How that fee is divided up - whether it is by zone or citywide - is a policy decision for elected leaders. But even so city leaders have conceded that the fee won’t cover all of the costs of building the interchanges and roads. It has partially to do with fact growth can only pay for services it will use but also the fact the overall amount needed is staggering. If once all road needs to service growth are calculated and it comes in at $180 million, it would cost more $9,741 for each of the 18,477 homes currently somewhere in the approval process in Manteca.
Zoning the traffic fee based on direct benefit areas would shift more of the burden to development south of the 120 Bypass since all of the interchange work planned would serve those areas directly.
It is all part of Manteca’s effort to make sure growth pays its way while complying with state mandates that prevent cities from charging growth to pay for improvements that should be shouldered by existing residents.

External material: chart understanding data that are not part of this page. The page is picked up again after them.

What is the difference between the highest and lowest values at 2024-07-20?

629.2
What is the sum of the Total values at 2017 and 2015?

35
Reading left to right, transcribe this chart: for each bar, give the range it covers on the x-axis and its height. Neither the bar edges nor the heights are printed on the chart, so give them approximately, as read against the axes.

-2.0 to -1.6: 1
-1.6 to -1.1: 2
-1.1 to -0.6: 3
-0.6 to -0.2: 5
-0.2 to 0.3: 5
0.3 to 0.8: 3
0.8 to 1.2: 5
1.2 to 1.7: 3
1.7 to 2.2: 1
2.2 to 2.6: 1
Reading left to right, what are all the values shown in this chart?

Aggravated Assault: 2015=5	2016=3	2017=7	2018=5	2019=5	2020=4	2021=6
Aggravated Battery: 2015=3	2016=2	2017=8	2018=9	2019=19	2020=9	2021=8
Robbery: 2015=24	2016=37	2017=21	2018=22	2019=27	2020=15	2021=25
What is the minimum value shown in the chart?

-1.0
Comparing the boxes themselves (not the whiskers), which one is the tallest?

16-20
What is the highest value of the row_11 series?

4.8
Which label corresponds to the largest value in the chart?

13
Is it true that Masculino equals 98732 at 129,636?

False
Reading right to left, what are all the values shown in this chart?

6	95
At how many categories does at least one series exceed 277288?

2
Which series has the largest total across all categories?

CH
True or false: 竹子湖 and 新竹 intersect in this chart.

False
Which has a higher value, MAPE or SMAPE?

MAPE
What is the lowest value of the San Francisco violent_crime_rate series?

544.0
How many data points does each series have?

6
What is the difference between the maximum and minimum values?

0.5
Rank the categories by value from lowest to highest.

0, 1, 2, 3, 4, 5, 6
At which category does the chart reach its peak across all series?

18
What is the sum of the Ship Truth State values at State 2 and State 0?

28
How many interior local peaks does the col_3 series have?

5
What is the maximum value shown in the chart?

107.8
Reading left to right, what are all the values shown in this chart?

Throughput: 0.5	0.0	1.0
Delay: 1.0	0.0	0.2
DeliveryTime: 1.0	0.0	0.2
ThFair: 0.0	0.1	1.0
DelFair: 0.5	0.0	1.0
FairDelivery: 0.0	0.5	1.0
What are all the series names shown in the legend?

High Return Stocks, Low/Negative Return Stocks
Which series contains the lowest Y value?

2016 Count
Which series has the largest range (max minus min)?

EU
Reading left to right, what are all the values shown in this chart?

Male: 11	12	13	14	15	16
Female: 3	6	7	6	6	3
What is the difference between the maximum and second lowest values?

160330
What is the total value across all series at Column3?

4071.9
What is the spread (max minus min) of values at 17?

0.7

Based on what the council adopted, a typical home - identified as medium destiny residential- south of the 120 Bypass would be assessed $11,333 in Public Facilities Implementation Plan (PFIP) fees for water, sewer, and storm drainage. A home north of Lathrop Road would have to pay $7,331 at the time a building permit is issued. A home being built in West Manteca west of Airport Way would pay $3,680.
The water charge - $3,083 - is the same regardless of where a home is built in Manteca. The sewer charge varies due to what it takes to get wastewater to move as some areas require pumping stations or more pipes that have to go deeper and therefore cost more to put in the ground.
The biggest variation in charges is for storm water. Other areas in Manteca are piggy backing on established systems. Everything south of the 120 Bypass has a seperate way to reach the San Joaquin River via South San Joaquin Irrigation District canals..
The council is expected to hire a consultant in the coming weeks to develop the traffic fee. It should take six months for that work to be done. The cost of the consultant is being covered by fees charged to growth.